§ **Requirement**: Name every field that the event schema text says each event needs.

§ **Source document**:
####################

Key Concepts We'll Cover

1. Event Schema Design

EVENT SCHEMA PRINCIPLES

Every event needs:
├── event_id: Unique identifier (for deduplication)
├── event_type: What happened
├── event_time: When it happened (client timestamp)
├── received_time: When we received it (server timestamp)
├── user_id: Who did it (if known)
├── session_id: Which session
├── device_info: Platform, version, etc.
├── payload: Event-specific data

Schema evolution:
├── Add fields: Safe (default values)
├── Remove fields: Dangerous (break consumers)

####################

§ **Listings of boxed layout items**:

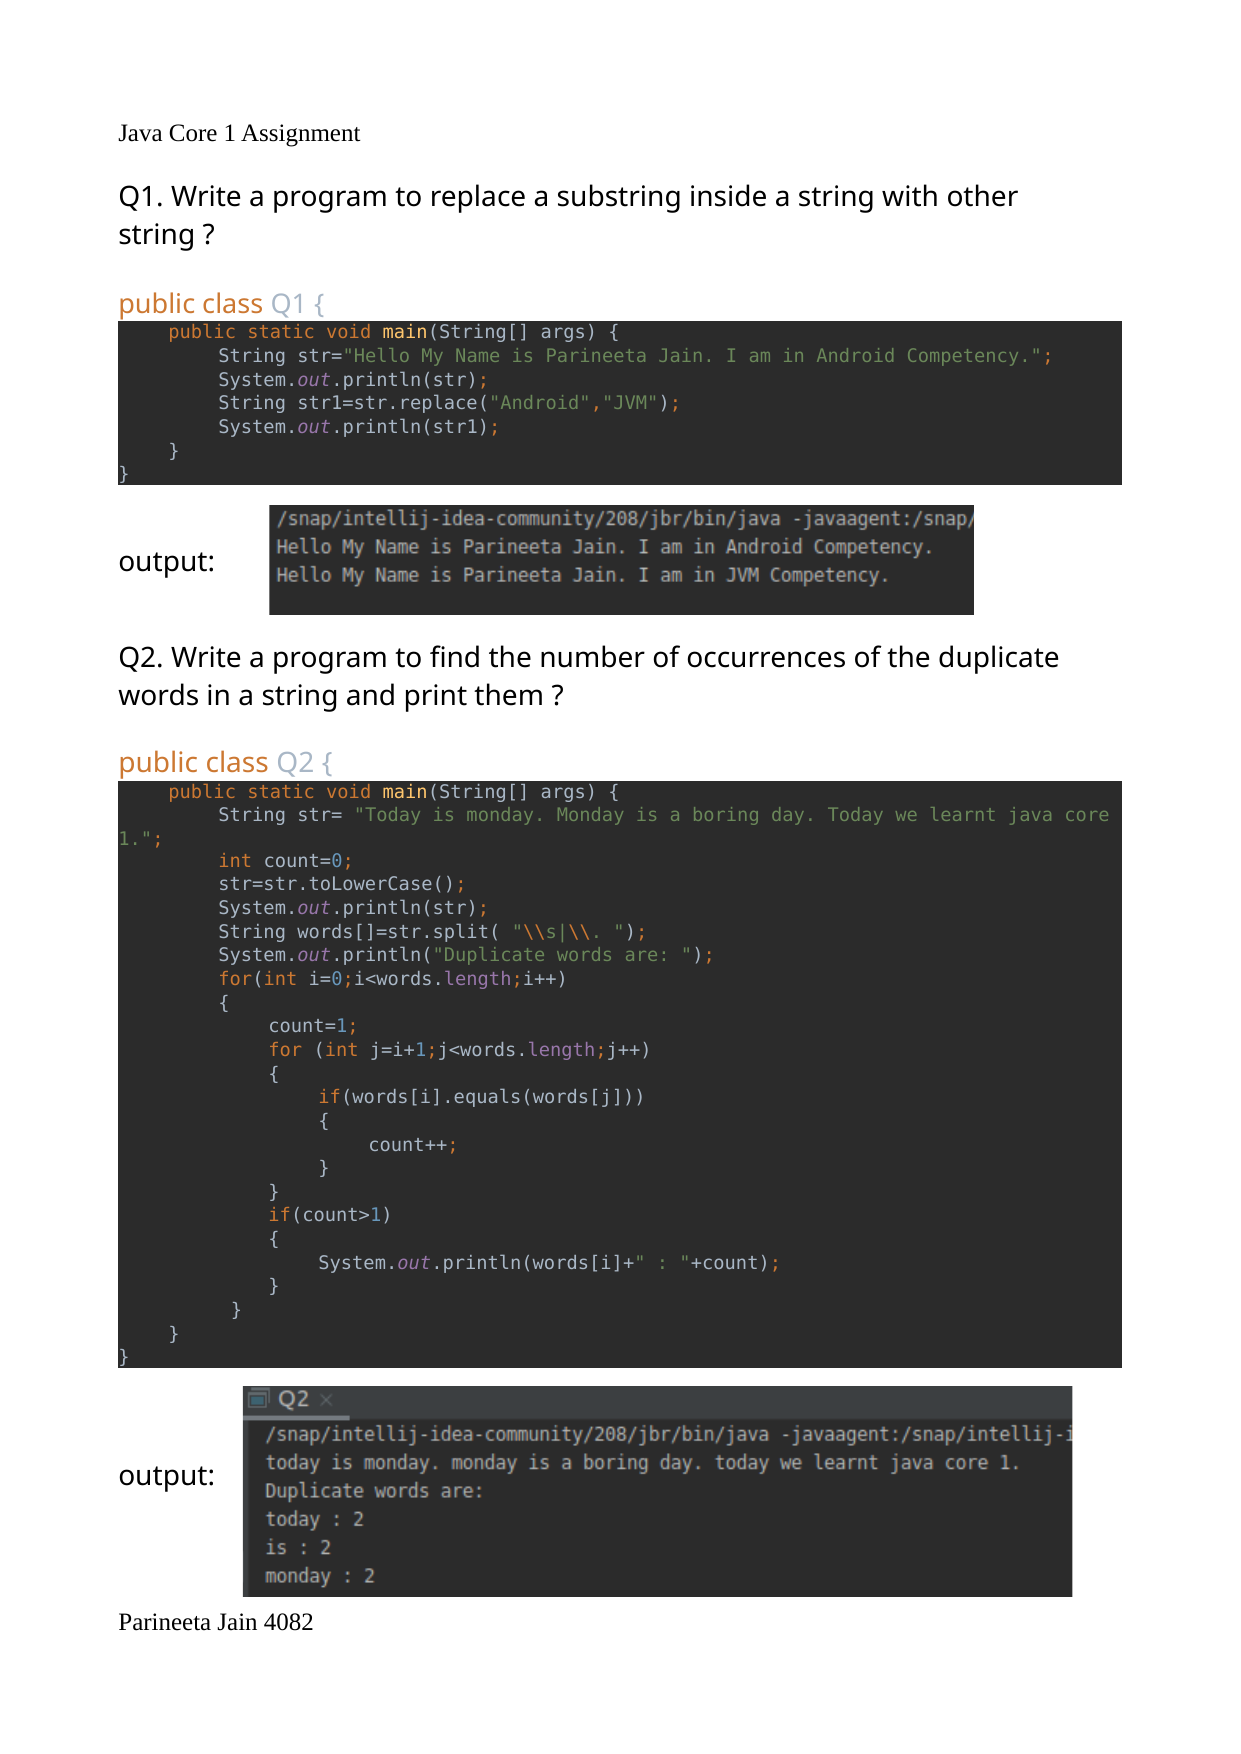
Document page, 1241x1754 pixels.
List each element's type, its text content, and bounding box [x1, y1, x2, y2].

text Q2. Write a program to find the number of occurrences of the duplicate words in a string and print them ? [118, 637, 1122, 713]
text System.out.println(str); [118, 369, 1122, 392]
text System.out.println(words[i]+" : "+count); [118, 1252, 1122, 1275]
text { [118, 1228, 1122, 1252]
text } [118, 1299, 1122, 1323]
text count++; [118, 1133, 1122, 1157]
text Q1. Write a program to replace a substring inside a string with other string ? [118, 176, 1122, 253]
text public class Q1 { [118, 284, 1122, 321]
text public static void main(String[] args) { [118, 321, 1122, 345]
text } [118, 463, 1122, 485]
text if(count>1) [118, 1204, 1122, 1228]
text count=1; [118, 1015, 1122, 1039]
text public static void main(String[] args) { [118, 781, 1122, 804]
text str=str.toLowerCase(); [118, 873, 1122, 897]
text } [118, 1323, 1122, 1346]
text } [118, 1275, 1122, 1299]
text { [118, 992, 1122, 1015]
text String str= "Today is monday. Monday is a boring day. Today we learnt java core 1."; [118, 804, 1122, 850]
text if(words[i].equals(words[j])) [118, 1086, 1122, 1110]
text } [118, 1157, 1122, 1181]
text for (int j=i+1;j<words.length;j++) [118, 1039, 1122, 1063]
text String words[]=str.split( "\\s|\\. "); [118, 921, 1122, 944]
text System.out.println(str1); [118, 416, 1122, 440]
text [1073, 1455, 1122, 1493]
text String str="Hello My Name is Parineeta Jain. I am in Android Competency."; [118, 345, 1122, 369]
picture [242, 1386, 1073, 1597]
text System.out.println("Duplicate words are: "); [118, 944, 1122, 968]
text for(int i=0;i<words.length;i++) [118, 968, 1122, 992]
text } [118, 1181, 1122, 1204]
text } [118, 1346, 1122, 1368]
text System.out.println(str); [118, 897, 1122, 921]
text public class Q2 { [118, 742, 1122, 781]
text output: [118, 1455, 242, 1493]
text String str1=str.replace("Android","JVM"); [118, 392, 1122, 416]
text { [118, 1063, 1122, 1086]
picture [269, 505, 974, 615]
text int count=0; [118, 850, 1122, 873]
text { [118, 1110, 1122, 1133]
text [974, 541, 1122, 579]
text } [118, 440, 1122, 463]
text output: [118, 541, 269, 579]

####################

§ **Exercise output**: event_id, event_type, event_time, received_time, user_id, session_id, device_info, payload